When training was stopped for those horses showing signs of influenza,
it appeared to reduce the severity of the disease.
Good ventilation and quality support care are very important in
reducing severity of the infection. There are no specific antiviral
drugs, but there are immunostimulants that your veterinarian can
administer that might be beneficial. Some horses will develop secondary
bacterial infections that can lead to pneumonia and other problems,
requiring antibiotics to deal with infection. If a horse is noted
with clinical signs consistent with a respiratory infection, the
horse(s) should be quarantined for at least two to three weeks.

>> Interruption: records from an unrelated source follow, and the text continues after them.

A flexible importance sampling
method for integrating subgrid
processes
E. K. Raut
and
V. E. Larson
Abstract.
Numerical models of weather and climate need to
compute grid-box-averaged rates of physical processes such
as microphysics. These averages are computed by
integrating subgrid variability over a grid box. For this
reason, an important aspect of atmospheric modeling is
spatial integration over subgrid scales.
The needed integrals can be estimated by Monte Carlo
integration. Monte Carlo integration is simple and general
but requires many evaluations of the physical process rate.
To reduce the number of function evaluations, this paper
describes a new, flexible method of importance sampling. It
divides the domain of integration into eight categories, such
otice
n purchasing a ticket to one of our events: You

Any animals in contact with the infection should also be isolated,
and all movement to and from the infected premises should be halted
until the outbreak is over. Good hygiene includes cleaning and
disinfecting stalls, equipment, and transport vehicles. (Visit
www.stallsafe.com for information about a spray-on product that
eliminates bacteria in areas your horse comes in contact with.)
As with any disease, an ounce of prevention is truly worth a pound
of cure. Good ventilation, proper vaccination and quality nutrition
will help keep your horse at the peak of performance.